Artemis of Ephesus, one of the great goddess figures of the ancient world, was strongly linked with bee symbolism, and bees also appear on ancient Ephesian coins connected to her cult. The Bee Goddess reminds us that true feminine power is both soft and sovereign. She teaches that sweetness is not weakness and that Devotion and Community is very important. The hive is a sacred image of feminine intelligence: each bee has a place, a rhythm, a purpose, and a relationship to the whole.

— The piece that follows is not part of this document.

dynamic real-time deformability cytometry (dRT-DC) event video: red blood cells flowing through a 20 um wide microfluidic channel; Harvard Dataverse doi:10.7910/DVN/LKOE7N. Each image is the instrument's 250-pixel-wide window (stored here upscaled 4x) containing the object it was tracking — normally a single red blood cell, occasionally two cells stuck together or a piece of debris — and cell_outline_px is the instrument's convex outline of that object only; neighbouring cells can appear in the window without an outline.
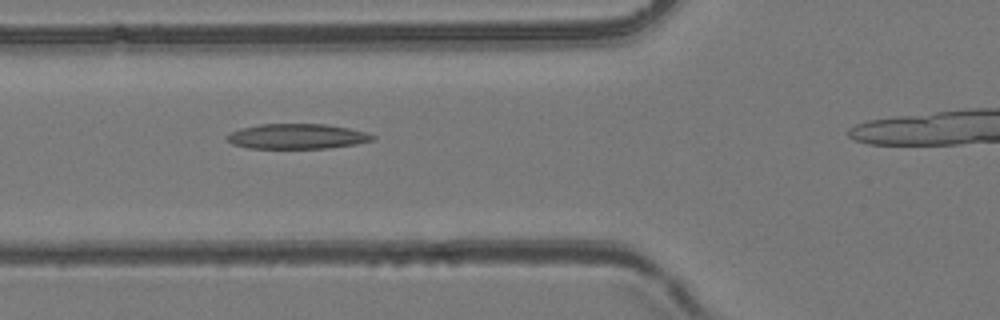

Psychospiritually, the Bee Goddess heals the wound of disconnection. She comes to the woman who has lost her sweetness through survival. The woman who has given so much that her own nectar has dried up, one that has worked, served, held, mothered, created, and carried, yet forgotten that her own life force is sacred too. She heals the wound of isolation, exhaustion, bitterness, and separation from the living web. Her medicine is the return of sacred nourishment. She teaches us to come back to the flowers of our own life and to remember beauty as a form of healing. She loves to gather sweetness without guilt and to serve from overflow rather than depletion. She trusts the wisdom of rhythm, season, devotion, and community.
The bee carries the medicine of pollination: she moves from flower to flower, carrying life between worlds.
Symbolically, she teaches us how one small act of devotion can seed an entire field. One woman returning to her sacred centre can become a pollinating force for the whole community around her.
The Bee Goddess whispers to us today :
Your sweetness is sacred.
Your work is holy.
Your body is a temple of living nectar.
Your voice belongs in the hive of women.
Your devotion must include yourself.
On this World Bee Day, may we remember the bees as guardians of the living earth, messengers of the Goddess, and tiny golden priestesses of renewal. May we protect them, plant for them, bless them, and listen to what they still know.